● **Task statement**: Reproduce word for word the part of the passage below on Cranach's Venus and Cupid the Honey Thief that lies between "Once thievish Love" and "jumped in vain.", inclusive.

● **Page excerpt**:

[Start of section]

Once thievish Love the honeyed hives would rob,
When a bee stung him: soon he felt a throb
Through all his finger-tips, and, wild with pain,
Blew on his hands and stamped and jumped in vain.
To Aphroditè then he told his woe:
'How can a thing so tiny hurt one so?'
She smiled and said; 'Why thou'rt a tiny thing,
As is the bee; yet sorely thou canst sting.'

- C.S. Calverley (trans.), ‘Idyll XIX: Love Stealing Honey’, Theocritus, London, 1892, p. 110.

Cranach’s Venus and Cupid the Honey Thief beguiled the imagination of his patrons as one of his most seductive allegories. Taken from a Latin poem ‘The Honeycomb Stealer’, which had erroneously been ascribed to the Greek poet Theocritus (3rd century BC), the subject was seen as an admonition against love’s ‘sweet’ temptation. The design of the theme was first conceived by Lucas Cranach the Elder and would become one of his most successful compositions, painted by both the Elder and Younger Cranach and their workshops in at least 24 known examples (see M. J. Friedländer and J. Rosenberg, The Paintings of Lucas Cranach, New York, 1978, pp. 118-9).

Influenced by the secular spirit of the Renaissance, the elder Cranach’s search for opportunities to portray the nude resulted in what would become one of his most consequential pictorial inventions. Arriving in Wittenberg in 1505, where he became court painter to Frederick the Wise and the Saxon Electors who succeeded him, he began painting mythological subjects to cater to their humanistic leanings. Theocritus’s work was published in the original Greek at the Venetian press of Aldus Manutius in 1495⁄6, which may well have been acquired by Cranach’s employers, who sought to obtain works from the Aldine Press. The idyll attributed to the Greek poet was a particular subject of interest, with the source of Cranach’s inscription in this picture variously attributed to Ercole Strozzi, Georg Sabinus and Philip Melanchthon, who would be one of many to make Latin translations of Theocritus’s text. While the epigram elevates the composition to a moralising allegory of carnal desire, it also exudes an air of playful delectation and humanist wit, which would have appealed to court circles, with the bemused Venus asking ‘Are you, Cupid, not just like the bee, so small yet able to inflict such painful wounds?' Through these ambivalent layers of allusion, Cranach invested Classical themes with Christian virtue, comparable to the moralising elements of his paintings of The Nymph of the Spring (such as the example sold in these Rooms, 7 July 2022, lot 6), which reminded the viewer of the transitory nature of pleasure that can come with both sadness and pain.

Cranach the Elder’s first conception of the theme was borne from his seductive depictions of Venus with Cupid in as early as 1509, both in a woodcut showing the figures in a landscape and in a life-size painting set against a black background like the present (St. Petersburg, Hermitage Museum; fig. 1). Notwithstanding the vast tradition of upright nudes that populated sixteenth-century mythological paintings, Cranach’s Venus represented the artist’s first major depiction of the idealised nude that would form the core of his oeuvre. The artist introduced the moralising element to his Venus and Cupid repertoire in his Venus and Cupid the Honey Thief of circa 1526-7 (Schwerin, Staatliches Museum), with other versions of the subject including those in the Borghese Gallery, Rome (1531); the Statens Museum for Kunst, Copenhagen (1530); the Musées Royaux des Beaux-arts, Brussels (1531); the Gemäldegalerie, Berlin (after 1537); and the Germänisches Nationalmuseum, Nuremberg (after 1537).

[End of section]

[Pixel coordinate tracking data]
[Start of section]

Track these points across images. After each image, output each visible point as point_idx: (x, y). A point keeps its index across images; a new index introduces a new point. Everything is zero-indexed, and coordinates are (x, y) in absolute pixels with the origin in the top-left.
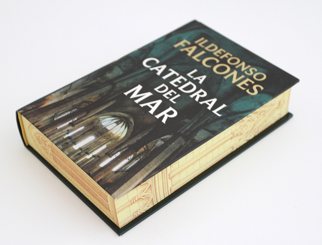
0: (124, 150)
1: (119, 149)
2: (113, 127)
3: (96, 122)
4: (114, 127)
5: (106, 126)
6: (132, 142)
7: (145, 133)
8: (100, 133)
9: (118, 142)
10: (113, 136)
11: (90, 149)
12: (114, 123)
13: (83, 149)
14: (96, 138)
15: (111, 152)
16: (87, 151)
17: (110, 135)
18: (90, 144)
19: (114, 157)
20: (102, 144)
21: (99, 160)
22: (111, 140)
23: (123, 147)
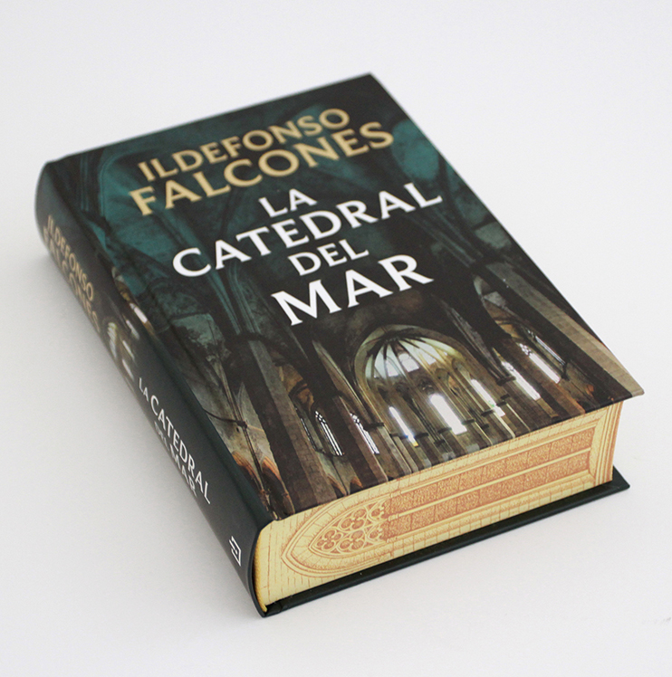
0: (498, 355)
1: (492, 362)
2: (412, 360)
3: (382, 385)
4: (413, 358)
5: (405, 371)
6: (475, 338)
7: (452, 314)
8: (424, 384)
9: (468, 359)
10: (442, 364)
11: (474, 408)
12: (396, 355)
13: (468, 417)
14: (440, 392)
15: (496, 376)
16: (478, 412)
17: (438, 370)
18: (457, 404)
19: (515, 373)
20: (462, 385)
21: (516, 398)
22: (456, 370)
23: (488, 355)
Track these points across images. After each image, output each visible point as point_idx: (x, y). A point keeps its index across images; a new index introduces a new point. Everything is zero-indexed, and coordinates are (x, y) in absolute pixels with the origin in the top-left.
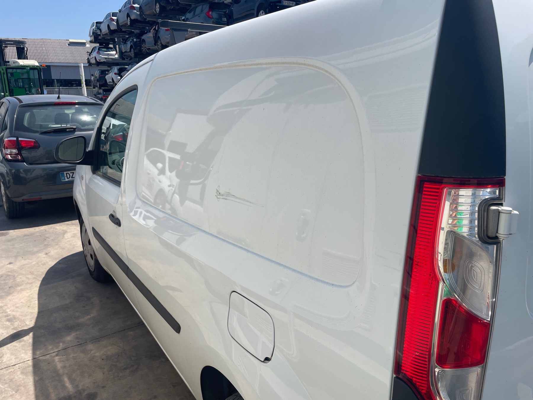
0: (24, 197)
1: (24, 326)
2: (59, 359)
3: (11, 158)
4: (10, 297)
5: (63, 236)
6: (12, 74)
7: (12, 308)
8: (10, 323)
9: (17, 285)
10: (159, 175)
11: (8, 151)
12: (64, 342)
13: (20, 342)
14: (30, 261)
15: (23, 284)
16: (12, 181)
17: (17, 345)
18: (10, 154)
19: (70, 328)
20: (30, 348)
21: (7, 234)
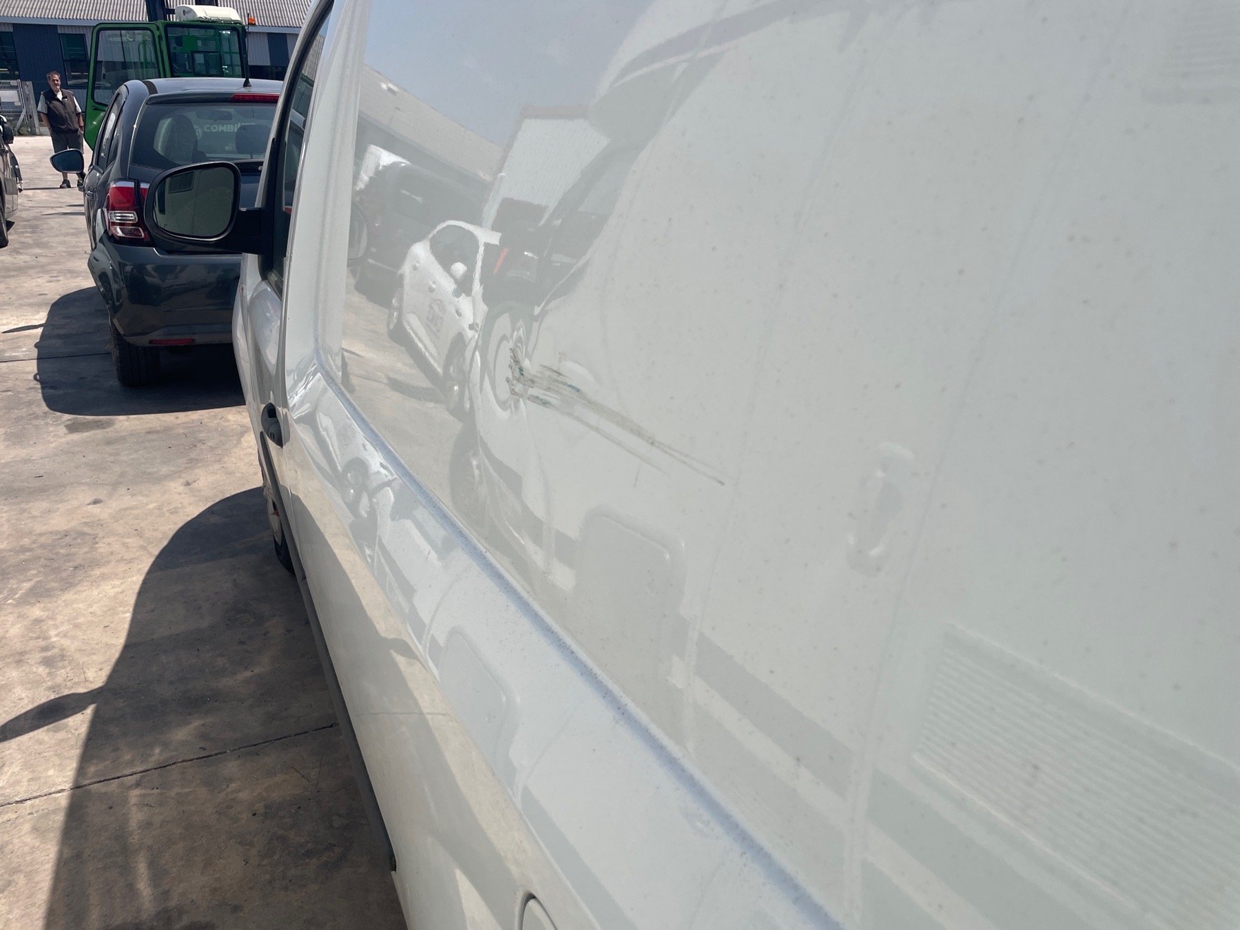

[End of section]

● **Answer to the problem**:
Once thievish Love the honeyed hives would rob,
When a bee stung him: soon he felt a throb
Through all his finger-tips, and, wild with pain,
Blew on his hands and stamped and jumped in vain.